## REQUEST
Below are records; write all of them out exactly.

## RECORDS TO USE
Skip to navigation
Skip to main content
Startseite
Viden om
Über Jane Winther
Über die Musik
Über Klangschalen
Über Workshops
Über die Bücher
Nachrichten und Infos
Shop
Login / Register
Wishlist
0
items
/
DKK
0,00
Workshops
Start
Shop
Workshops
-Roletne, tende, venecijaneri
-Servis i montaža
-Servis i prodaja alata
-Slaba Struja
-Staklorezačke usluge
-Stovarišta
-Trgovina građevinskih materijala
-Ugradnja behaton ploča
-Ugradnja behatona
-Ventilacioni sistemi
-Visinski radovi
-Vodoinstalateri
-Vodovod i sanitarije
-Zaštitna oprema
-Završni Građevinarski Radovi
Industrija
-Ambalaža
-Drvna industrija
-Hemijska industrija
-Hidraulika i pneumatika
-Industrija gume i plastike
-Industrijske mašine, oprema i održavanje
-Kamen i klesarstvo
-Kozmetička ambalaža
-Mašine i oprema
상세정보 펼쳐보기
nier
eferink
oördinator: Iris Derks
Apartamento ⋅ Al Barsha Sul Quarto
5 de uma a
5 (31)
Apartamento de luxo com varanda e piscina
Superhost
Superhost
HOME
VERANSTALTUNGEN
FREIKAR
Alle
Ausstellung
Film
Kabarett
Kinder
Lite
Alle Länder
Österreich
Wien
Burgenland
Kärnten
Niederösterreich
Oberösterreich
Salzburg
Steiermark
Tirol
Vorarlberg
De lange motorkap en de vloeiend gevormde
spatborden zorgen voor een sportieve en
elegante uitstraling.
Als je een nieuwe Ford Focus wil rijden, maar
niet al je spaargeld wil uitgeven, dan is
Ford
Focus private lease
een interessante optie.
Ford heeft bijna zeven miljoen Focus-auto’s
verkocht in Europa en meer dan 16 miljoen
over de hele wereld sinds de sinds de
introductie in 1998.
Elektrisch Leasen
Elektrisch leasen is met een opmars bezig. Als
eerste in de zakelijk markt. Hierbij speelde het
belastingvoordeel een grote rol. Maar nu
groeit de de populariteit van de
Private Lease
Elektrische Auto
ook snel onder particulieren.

## SOLUTION TO THIS EXERCISE
Skip to navigation
Skip to main content
Startseite
Viden om
Über Jane Winther
Über die Musik
Über Klangschalen
Über Workshops
Über die Bücher
Nachrichten und Infos
Shop
Login / Register
Wishlist
0
items
/
DKK
0,00
Workshops
Start
Shop
Workshops
-Roletne, tende, venecijaneri
-Servis i montaža
-Servis i prodaja alata
-Slaba Struja
-Staklorezačke usluge
-Stovarišta
-Trgovina građevinskih materijala
-Ugradnja behaton ploča
-Ugradnja behatona
-Ventilacioni sistemi
-Visinski radovi
-Vodoinstalateri
-Vodovod i sanitarije
-Zaštitna oprema
-Završni Građevinarski Radovi
Industrija
-Ambalaža
-Drvna industrija
-Hemijska industrija
-Hidraulika i pneumatika
-Industrija gume i plastike
-Industrijske mašine, oprema i održavanje
-Kamen i klesarstvo
-Kozmetička ambalaža
-Mašine i oprema
상세정보 펼쳐보기
nier
eferink
oördinator: Iris Derks
Apartamento ⋅ Al Barsha Sul Quarto
5 de uma a
5 (31)
Apartamento de luxo com varanda e piscina
Superhost
Superhost
HOME
VERANSTALTUNGEN
FREIKAR
Alle
Ausstellung
Film
Kabarett
Kinder
Lite
Alle Länder
Österreich
Wien
Burgenland
Kärnten
Niederösterreich
Oberösterreich
Salzburg
Steiermark
Tirol
Vorarlberg
De lange motorkap en de vloeiend gevormde
spatborden zorgen voor een sportieve en
elegante uitstraling.
Als je een nieuwe Ford Focus wil rijden, maar
niet al je spaargeld wil uitgeven, dan is
Ford
Focus private lease
een interessante optie.
Ford heeft bijna zeven miljoen Focus-auto’s
verkocht in Europa en meer dan 16 miljoen
over de hele wereld sinds de sinds de
introductie in 1998.
Elektrisch Leasen
Elektrisch leasen is met een opmars bezig. Als
eerste in de zakelijk markt. Hierbij speelde het
belastingvoordeel een grote rol. Maar nu
groeit de de populariteit van de
Private Lease
Elektrische Auto
ook snel onder particulieren.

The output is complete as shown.